Tuesday, May 23, 2006

gonzales' selective commitment to enforce laws

The Washingon Post correctly thinks that if prosecutors acted on de facto Attorney General/apologist for torture Alberto Gonzales' insinuation that the 1917 Espionage Act could be used against journalists who publish classified information, it would be a radical and outrageous blow against freedom of the press. But I was also struck by how Gonzales' answered the question about this:
There are some statutes on the book which, if you read the language carefully, would seem to indicate that that is a possibility. That's a policy judgment by the Congress in passing that kind of legislation. We have an obligation to enforce those laws.
So, can we take this as an indication that the de facto Administration WILL enforce laws passed by Congress? That their bullshit use of signing statements to essentially nullify laws duly passed by Congress is no longer Administration policy? That the Administration cares so much about how Congress feels about the laws it passes that it will, no matter how regretfully, feel obliged to enforce them all?

No. This is just another example of the hypocrisy and sheer disdain for the law of this Administration.

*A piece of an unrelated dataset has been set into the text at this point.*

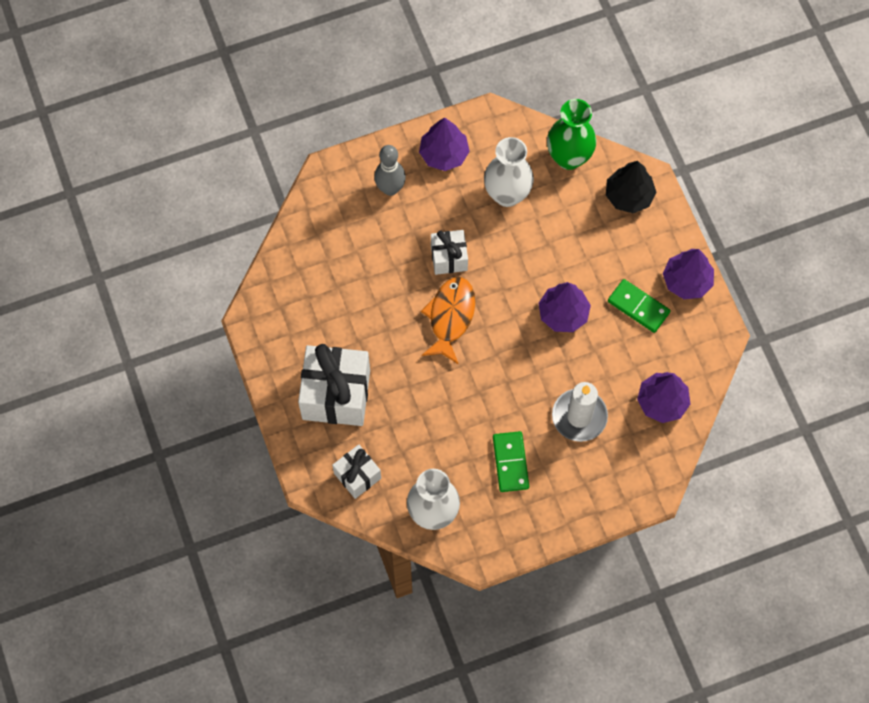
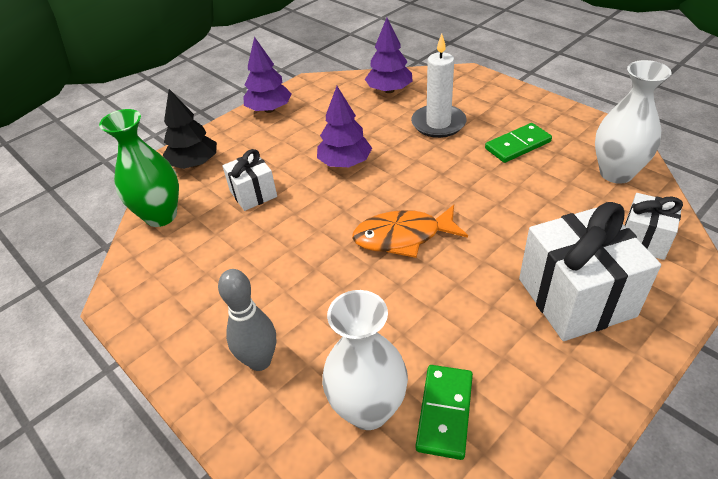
camera: 110 degrees left, 25 degrees down
purple tree [419,117,470,171] -> none
white gift [431,230,468,275] -> white gift moved to [222,149,277,211]
white vase [484,137,534,207] -> white vase moved to [322,290,408,430]
green domino [608,279,671,333] -> green domino moved to [416,365,473,460]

They will use an obsolete law from the First World War to hush the press and make it harder for all of us to expose the Administration's illegal acts and numerous mistakes, piously claiming they are required to uphold the law.

But you know damn well they'll continue to ignore laws and regulations that make torture illegal, or that require warrants to do domestic wiretaps, or that require the identity of CIA undercover agents to be protected, or anything else that gets in the way of the Imperial Presidency that Cheney/Bush and their lawyer toady Gonzales/Yoo/Addington acolytes have been constructing.